- Renato Afonso is a long time reader, commenter, and friend of FB&G.. He is based in Portugal, played semi-pro hoops, and after that coached his alma mater for two years. He now passes his time in a veteran’s league while waiting the arrival of his first born. This is his inaugural post at FB&G. Welcome, Renato!
In today’s NBA there’s a lot of talking about spacing, ball sharing, efficiency and advanced statistics. Teams like the Rockets assume that feeding a big man in the low post is nonsense and the long two is absolutely forbidden, maximizing the number of shots at the rim, three pointers and free throws.
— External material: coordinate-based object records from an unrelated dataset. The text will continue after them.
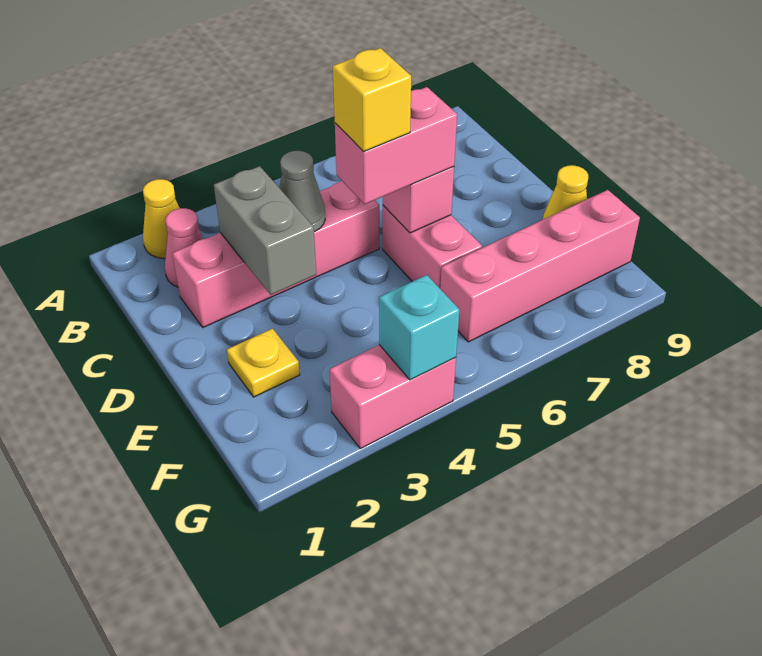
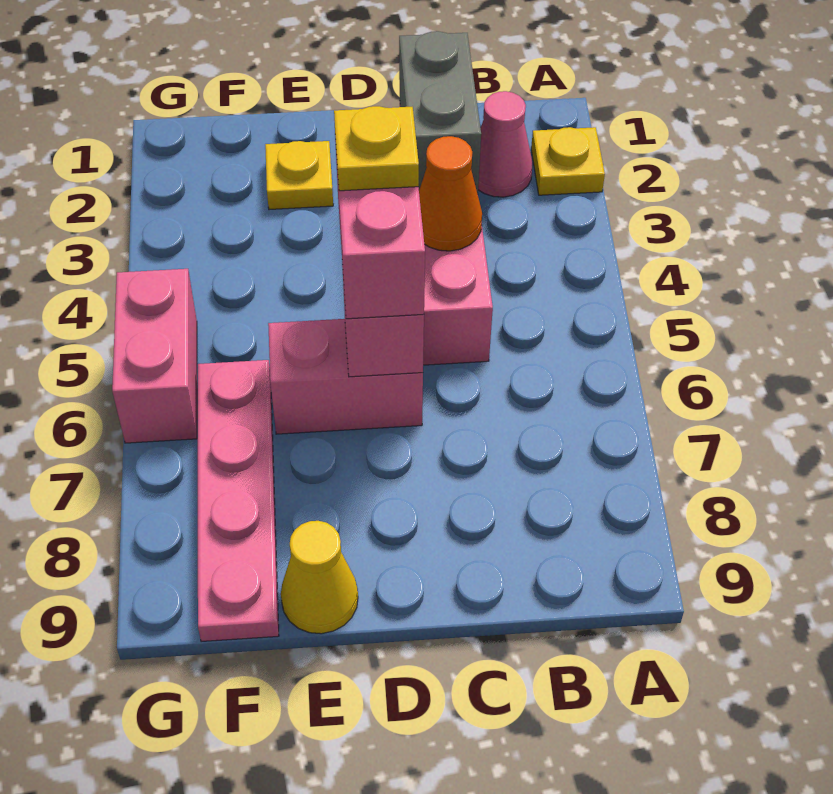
yellow 1x1 cone [143,179,179,259] -> yellow 1x1 plate [531,127,605,195]
grey 1x2 brick [214,166,316,295] -> grey 1x2 brick turned to [399,31,481,194]
grey 1x1 cone [279,151,325,232] -> orange 1x1 cone [419,136,482,251]
yellow 1x1 brick [333,48,411,152] -> yellow 1x1 plate [334,106,419,191]
pink 1x4 brick [440,190,640,342] -> pink 1x4 plate [198,360,279,642]
pink 1x2 brick [330,345,456,449] -> pink 1x2 brick moved to [112,269,197,443]
cyan 1x1 brick [379,275,459,380] -> none

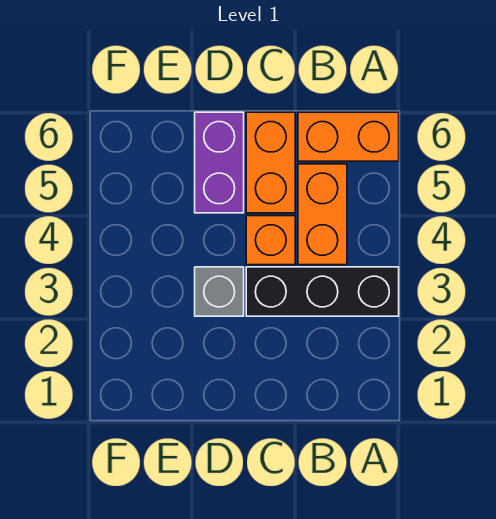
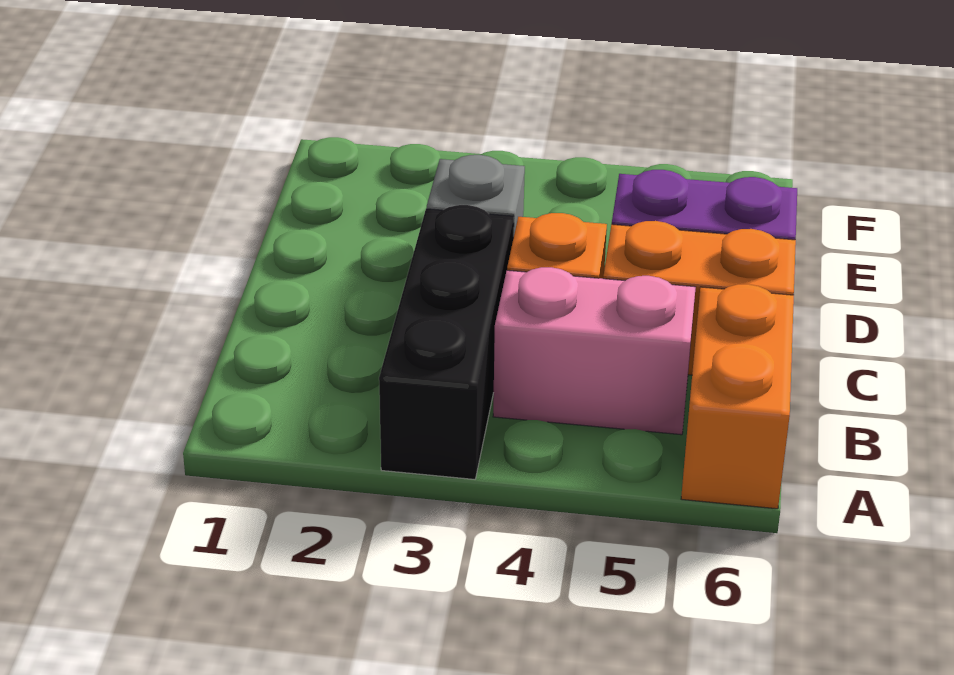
orange 1x2 brick [298,164,347,265] -> pink 1x2 brick [493,267,696,435]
But this new way of thinking can only be applied when you have good three point shooters, guys that are able to get to the rim and good free throw shooters. Obviously, a free throw is always uncontested but one can argue that an open midrange jump shot may be the most effective shot an offense can get at any given moment. Sometimes the defense doesn’t allow you to finish at the rim or simply denies open three point shots and all you’re left with is what the defense gives you. When such thing happens there’s an obligation to convert those midrange jumpshots. With this, the best shot isn’t necessarily a three pointer but actually the available open shot. It goes without saying that long contested twos are obviously worse than long contested threes. This is also assuming average players and not statistical outliers like our own Kobe Bryant.
In the midst of these thoughts, I found myself completely absorbed by the Grizzlies-Warriors series that proved that there are different ways to run an offense, there are different ways to play proper defense and talent can be presented in several ways.